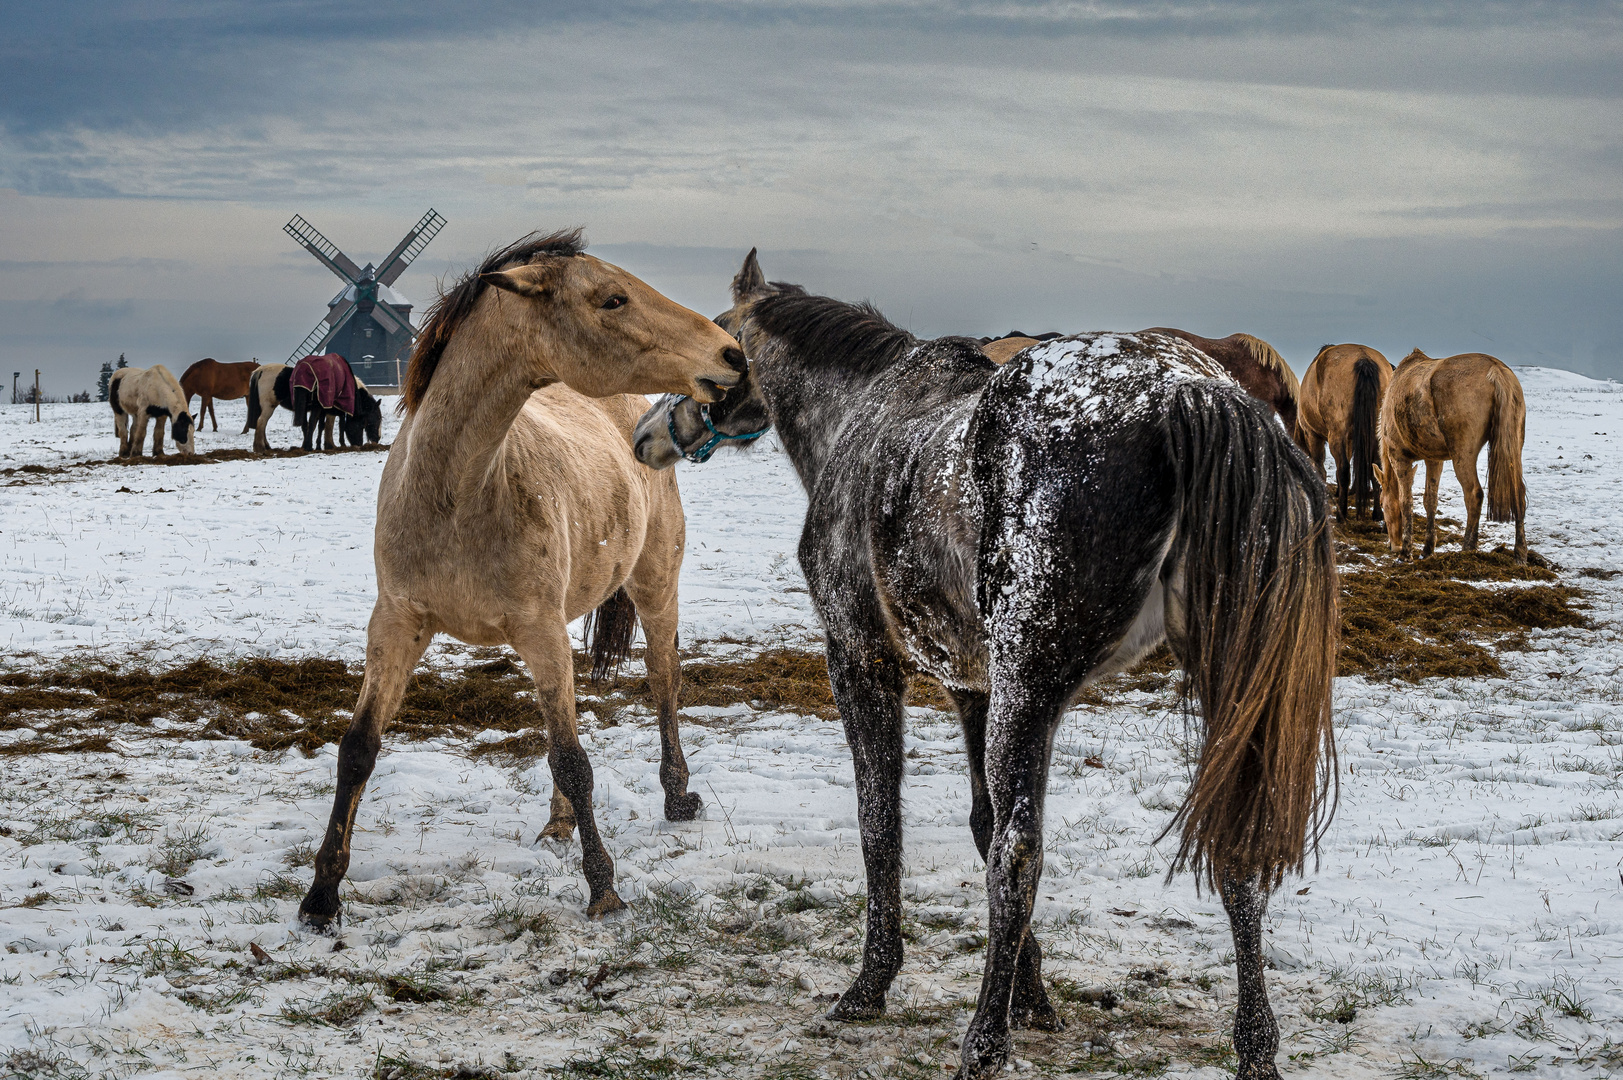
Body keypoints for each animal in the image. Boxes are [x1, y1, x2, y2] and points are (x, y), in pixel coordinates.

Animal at [1291, 341, 1395, 519]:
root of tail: (1364, 359)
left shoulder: (1313, 435)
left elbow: (1320, 467)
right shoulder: (1350, 439)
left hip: (1336, 435)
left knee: (1344, 469)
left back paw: (1342, 513)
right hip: (1374, 435)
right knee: (1375, 469)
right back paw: (1377, 513)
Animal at [1376, 349, 1525, 565]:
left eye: (1381, 503)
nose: (1393, 546)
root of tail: (1496, 371)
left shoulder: (1399, 458)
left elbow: (1406, 502)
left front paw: (1406, 552)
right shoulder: (1434, 460)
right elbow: (1430, 500)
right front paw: (1427, 549)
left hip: (1462, 455)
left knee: (1474, 494)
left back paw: (1467, 548)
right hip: (1514, 449)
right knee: (1518, 495)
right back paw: (1520, 554)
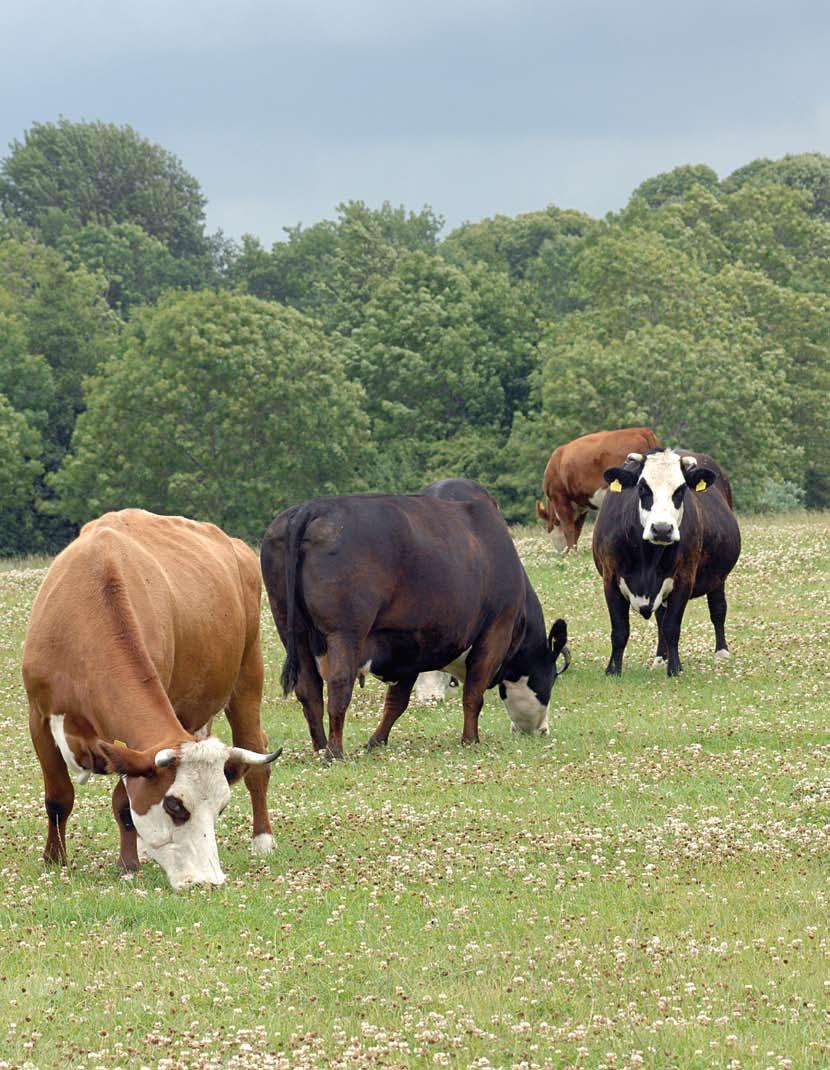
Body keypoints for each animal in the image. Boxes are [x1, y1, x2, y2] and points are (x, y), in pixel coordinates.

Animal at [21, 507, 282, 885]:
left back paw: (263, 840)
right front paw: (54, 860)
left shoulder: (131, 745)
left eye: (221, 808)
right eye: (175, 805)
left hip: (249, 673)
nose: (210, 880)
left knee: (255, 753)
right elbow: (58, 797)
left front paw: (128, 864)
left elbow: (123, 803)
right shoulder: (38, 717)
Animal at [594, 449, 744, 676]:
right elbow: (620, 630)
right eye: (642, 488)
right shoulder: (610, 579)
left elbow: (672, 627)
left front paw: (675, 668)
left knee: (718, 609)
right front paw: (613, 669)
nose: (662, 529)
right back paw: (660, 656)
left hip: (718, 578)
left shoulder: (684, 579)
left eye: (680, 490)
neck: (647, 557)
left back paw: (721, 652)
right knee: (660, 617)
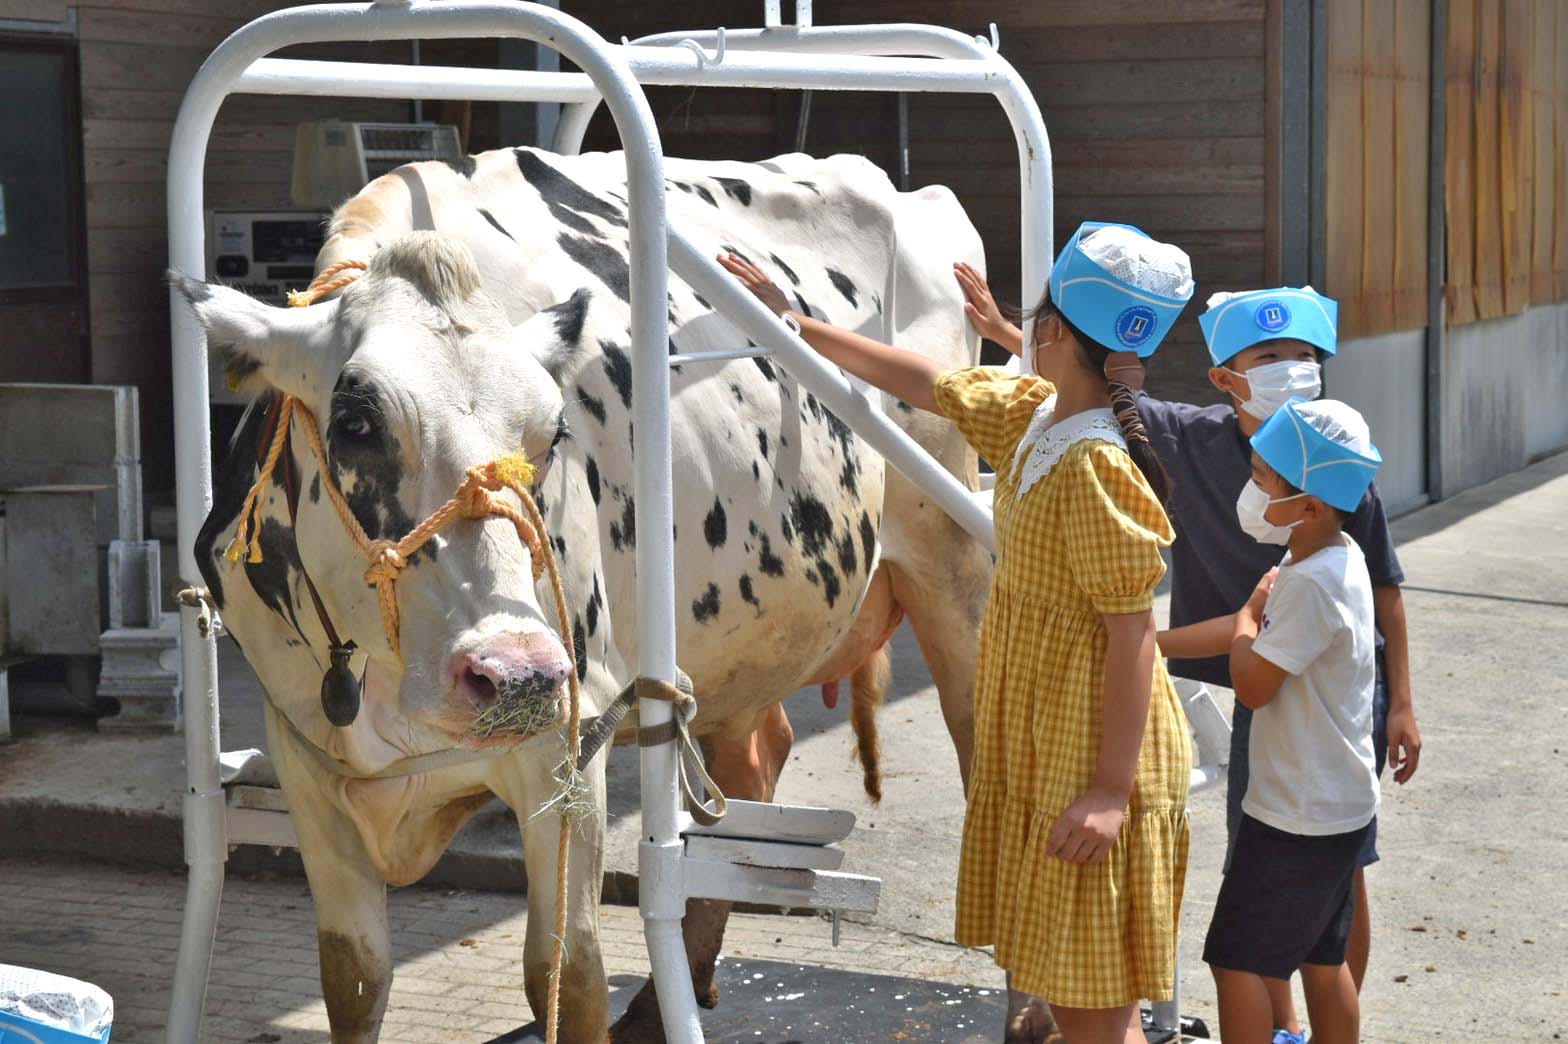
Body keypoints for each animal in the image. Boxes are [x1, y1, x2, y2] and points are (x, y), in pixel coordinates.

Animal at [174, 148, 990, 1040]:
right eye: (355, 423)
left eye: (552, 433)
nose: (517, 673)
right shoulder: (305, 757)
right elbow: (354, 978)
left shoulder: (567, 745)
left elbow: (567, 974)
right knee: (758, 755)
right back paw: (670, 999)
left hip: (955, 567)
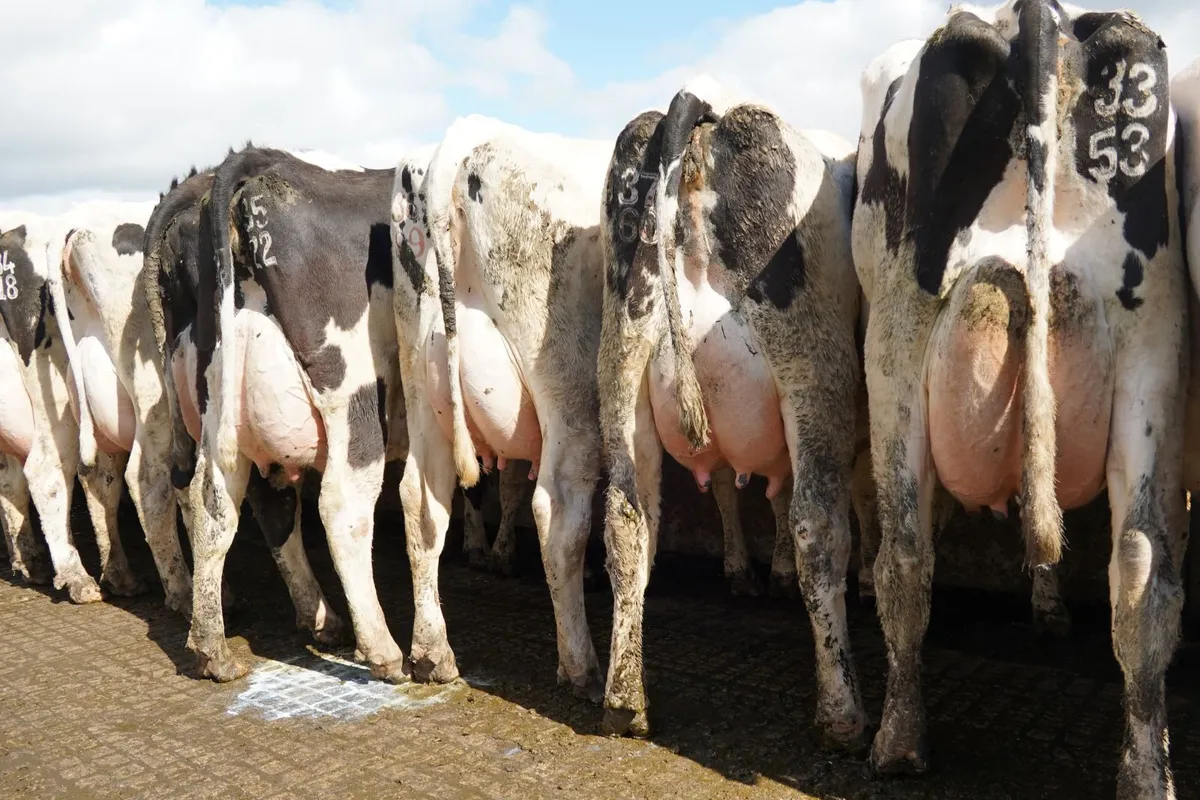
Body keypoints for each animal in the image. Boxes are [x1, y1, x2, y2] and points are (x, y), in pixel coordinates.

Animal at [597, 77, 870, 747]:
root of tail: (707, 117)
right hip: (813, 370)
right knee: (818, 524)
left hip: (621, 368)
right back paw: (842, 712)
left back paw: (624, 701)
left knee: (627, 522)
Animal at [854, 4, 1186, 796]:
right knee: (1141, 565)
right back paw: (1146, 773)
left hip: (898, 347)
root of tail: (1038, 21)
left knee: (905, 553)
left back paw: (898, 743)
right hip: (1151, 350)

________________

Exercise description: Copy out all lines above that include the string "shoulder".

Exercise output:
left shoulder: (1313, 435)
right shoulder: (1350, 439)
left shoulder: (1399, 458)
right shoulder: (1434, 460)
left shoulder: (131, 745)
right shoulder: (38, 717)
right shoulder: (610, 579)
left shoulder: (684, 579)
right shoulder: (305, 757)
left shoulder: (567, 745)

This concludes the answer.